Friday, September 21, 2012

"The Master": Lots of Things Are Good, But Not All


After watching Paul Thomas Anderson’s The Master, I didn’t know what to say. The subject matter was very interesting, analyzing the different personalities involved in a cult of personality. The acting performances by Joaquin Phoenix (playing Freddie Quell) and Phillip Seymour Hoffman (as Lancaster Dodd) will undoubtedly, and deservedly, garner plenty of attention when award season comes. The cinematography is stunning. Strong recurring visuals, such as the churning blue water behind a boat or Freddie lying beside his sand maiden, are sprinkled throughout.

And yet, I don’t know what to say. I’m not sure what the movie is about, and I don’t think I would be able to if I watched it again. While clearly based on/inspired by L. Ron Hubbard and Scientology, it’s not a dramatic documentation of the leader or his movement. It reads more as a case study of the types of people in a movement of this nature: the master and the servant. Again, there is an abundance of substance in that approach and Andersen touches on some of it. But we never get a clear idea of where within that relationship he really wants explore. Because of that, the characters cycle through doubt, falling outs, and reconciliation without progressing much further.
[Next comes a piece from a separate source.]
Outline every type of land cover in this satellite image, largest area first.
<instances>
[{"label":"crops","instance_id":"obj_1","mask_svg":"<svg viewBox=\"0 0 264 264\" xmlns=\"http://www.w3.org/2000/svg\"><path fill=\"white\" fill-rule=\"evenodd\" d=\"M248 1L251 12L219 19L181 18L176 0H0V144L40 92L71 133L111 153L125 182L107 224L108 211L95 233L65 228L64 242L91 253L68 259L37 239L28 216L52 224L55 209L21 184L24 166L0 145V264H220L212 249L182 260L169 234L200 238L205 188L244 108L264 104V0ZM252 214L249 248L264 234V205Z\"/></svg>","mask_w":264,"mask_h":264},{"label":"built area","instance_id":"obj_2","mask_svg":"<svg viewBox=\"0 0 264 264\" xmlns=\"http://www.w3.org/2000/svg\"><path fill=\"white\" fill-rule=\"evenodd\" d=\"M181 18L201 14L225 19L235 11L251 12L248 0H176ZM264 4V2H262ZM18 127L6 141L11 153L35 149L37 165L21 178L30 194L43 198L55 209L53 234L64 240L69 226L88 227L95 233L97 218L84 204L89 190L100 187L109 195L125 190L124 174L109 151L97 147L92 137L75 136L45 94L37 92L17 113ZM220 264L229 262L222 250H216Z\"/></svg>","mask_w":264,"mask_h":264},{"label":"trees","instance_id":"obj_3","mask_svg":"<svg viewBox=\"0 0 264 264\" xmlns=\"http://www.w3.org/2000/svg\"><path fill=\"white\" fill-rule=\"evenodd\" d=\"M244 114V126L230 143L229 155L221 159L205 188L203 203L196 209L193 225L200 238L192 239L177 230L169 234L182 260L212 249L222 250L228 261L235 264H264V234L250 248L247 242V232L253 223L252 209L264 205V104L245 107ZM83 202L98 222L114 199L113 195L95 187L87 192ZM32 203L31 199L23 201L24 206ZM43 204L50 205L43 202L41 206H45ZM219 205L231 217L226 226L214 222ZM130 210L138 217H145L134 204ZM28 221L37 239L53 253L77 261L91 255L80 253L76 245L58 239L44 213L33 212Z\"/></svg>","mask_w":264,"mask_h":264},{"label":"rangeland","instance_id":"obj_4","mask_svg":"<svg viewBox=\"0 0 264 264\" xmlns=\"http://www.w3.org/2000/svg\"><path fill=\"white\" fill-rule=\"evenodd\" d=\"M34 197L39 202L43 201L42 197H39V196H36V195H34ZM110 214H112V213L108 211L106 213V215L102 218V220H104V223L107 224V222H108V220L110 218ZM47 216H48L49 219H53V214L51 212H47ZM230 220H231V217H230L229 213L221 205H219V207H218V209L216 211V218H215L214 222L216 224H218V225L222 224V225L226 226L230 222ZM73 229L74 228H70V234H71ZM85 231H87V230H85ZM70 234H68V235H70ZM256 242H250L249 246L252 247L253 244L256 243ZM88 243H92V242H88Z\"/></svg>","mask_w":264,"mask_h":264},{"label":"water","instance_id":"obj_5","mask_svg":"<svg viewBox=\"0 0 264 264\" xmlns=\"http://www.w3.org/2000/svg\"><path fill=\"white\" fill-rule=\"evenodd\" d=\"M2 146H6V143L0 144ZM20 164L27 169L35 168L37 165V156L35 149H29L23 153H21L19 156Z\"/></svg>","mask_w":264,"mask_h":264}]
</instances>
Perhaps we are supposed to ponder who or what is “Master.” Is it the charismatic Dodd, is it sex or alcohol, maybe Freddie’s past relationships? Dodd alludes to the idea that no man is completely free of a master near the end of the film, but the issue of control was never presented as a problem for either character in the other 130 minutes of the film. On at least three occasions (that I can recall) Freddie leaves Dodd. Only once do we have any idea why he chooses to do so.

The key could lie in the motif of the sea and sailor. Freddie was in the Navy during WWII, he met Dodd while stowing away on a boat, he took a job sailing to China that kept him away from his sweetheart, he travelled across the Atlantic to Dodd’s new headquarters in England, Dodd sings to Freddie about sailing to China. It must mean something, and with the amount of repetitiveness one would assume that it’s associated with the main point of the film. It very well may, too, if only we knew what the point was.

The relationship between Freddie and Dodd stalls as a result of the lack of direction, and the viewer spends the last part of the movie simply waiting for the end. There is a resolution in theory, but it feels empty because we don't know what exactly it’s supposed to resolve.

The Master provides plenty of thought that will linger beyond the first viewing, but it fails to find a focal point within those thoughts that could have made it the cumulative masterpiece that the individual parts suggest it is.

Final grade: B-. Worth seeing in theaters, especially if you want to be hip about these things come awards season.